Es gibt auf "Syro" keine brennenden Überraschungen, keine noch nie gehörten Absurditäten oder komplett überirdisch vom Aphex Twin herbeigedokterten Alien-Sprachen zu erleben. "Syro" speist sich aus dem nicht gerade dünnen Werkkatalog des Richard D. James selbst – den er freilich auch nicht bloß ohne Vorbild aus der Luft abgezapft hat. Jungle, Ambientsurren, Hardcore Rave, Acid Basslines, Geisterstimmen hat Aphex Twin hier in einem quallenartig sich fortbewegenden Organismus aufgehen lassen. Er lebt, er rührt sich, erratisch zwar, jedoch mit eleganten Gesten.
"Syro" ist keine Platte, die den Schock-Effekt sucht, vielmehr ein Album, das als Pop-Sammelsurium aller Aphex-Twin-Styles gelten darf, in dem dann doch feine kleine Neujustierungen schillern: Die Bongo-Sounds am Ende des 10-minütigen zweiten Stücks. Eine verstärkte Betonung der Funkyness der Drums – freilich grundlegend immer die Basis jeglicher Breakbeat-Musik, hier aber tatsächlich immer wieder deutlich Richtung tatsächlichem, dirty Funk herausgearbeitet. Überkandidelter Space-Prog-Eskapismus mit vollelastischem Bass.
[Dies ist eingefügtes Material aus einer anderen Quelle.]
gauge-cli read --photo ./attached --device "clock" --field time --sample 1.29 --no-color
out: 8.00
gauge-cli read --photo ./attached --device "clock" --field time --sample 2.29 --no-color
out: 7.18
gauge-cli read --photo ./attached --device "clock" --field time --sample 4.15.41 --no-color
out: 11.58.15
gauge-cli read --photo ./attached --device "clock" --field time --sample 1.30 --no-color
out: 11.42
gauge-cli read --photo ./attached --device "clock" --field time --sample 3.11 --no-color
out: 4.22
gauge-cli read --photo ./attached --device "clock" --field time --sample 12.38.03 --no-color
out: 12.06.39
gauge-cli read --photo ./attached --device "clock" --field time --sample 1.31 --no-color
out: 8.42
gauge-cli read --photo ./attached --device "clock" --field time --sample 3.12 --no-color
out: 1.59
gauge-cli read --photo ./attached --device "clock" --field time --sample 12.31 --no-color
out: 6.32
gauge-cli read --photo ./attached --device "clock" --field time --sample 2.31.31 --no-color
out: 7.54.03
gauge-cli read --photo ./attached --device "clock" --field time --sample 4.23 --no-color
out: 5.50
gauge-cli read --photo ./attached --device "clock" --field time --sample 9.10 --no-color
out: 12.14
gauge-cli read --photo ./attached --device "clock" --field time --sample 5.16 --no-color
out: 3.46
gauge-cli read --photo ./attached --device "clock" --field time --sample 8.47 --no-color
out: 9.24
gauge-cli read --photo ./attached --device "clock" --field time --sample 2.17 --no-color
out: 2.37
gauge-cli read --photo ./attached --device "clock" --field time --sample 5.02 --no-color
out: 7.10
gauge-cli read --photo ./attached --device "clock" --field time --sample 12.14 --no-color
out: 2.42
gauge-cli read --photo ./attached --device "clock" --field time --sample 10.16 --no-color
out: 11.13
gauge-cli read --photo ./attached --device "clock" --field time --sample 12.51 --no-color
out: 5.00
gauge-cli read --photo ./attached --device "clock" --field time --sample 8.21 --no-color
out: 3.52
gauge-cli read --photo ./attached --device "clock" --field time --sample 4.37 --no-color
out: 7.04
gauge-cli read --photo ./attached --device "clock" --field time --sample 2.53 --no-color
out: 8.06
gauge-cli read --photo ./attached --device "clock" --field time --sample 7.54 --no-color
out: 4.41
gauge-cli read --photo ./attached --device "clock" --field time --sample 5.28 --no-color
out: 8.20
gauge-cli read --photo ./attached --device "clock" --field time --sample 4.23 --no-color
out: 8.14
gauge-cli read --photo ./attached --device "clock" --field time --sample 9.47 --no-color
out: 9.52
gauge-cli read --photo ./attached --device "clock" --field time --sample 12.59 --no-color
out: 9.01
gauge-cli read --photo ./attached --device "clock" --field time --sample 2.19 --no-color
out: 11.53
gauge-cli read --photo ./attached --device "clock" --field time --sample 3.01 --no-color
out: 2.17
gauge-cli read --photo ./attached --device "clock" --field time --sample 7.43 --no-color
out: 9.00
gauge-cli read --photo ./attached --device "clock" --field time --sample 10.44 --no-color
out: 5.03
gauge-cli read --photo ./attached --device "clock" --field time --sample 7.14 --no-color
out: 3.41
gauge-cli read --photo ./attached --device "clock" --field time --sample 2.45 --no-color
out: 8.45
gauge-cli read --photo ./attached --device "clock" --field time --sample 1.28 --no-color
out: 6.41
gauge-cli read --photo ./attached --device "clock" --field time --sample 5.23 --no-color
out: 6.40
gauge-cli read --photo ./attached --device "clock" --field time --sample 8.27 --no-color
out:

Es ist also so einiges los auf den Kanälen. Gurgel- und Quietsch-Geräusche faden rein und fallen weg, Sounds versanden, Tempowechsel, Risse, Brüche, was hier geschieht, ist freilich nicht nach der Idee "Song" organisiert, funktioniert jedoch auch nicht nach dem Prinzip "Techno-Track". Es ist eine rhizomatische Fortpflanzung von Technologie.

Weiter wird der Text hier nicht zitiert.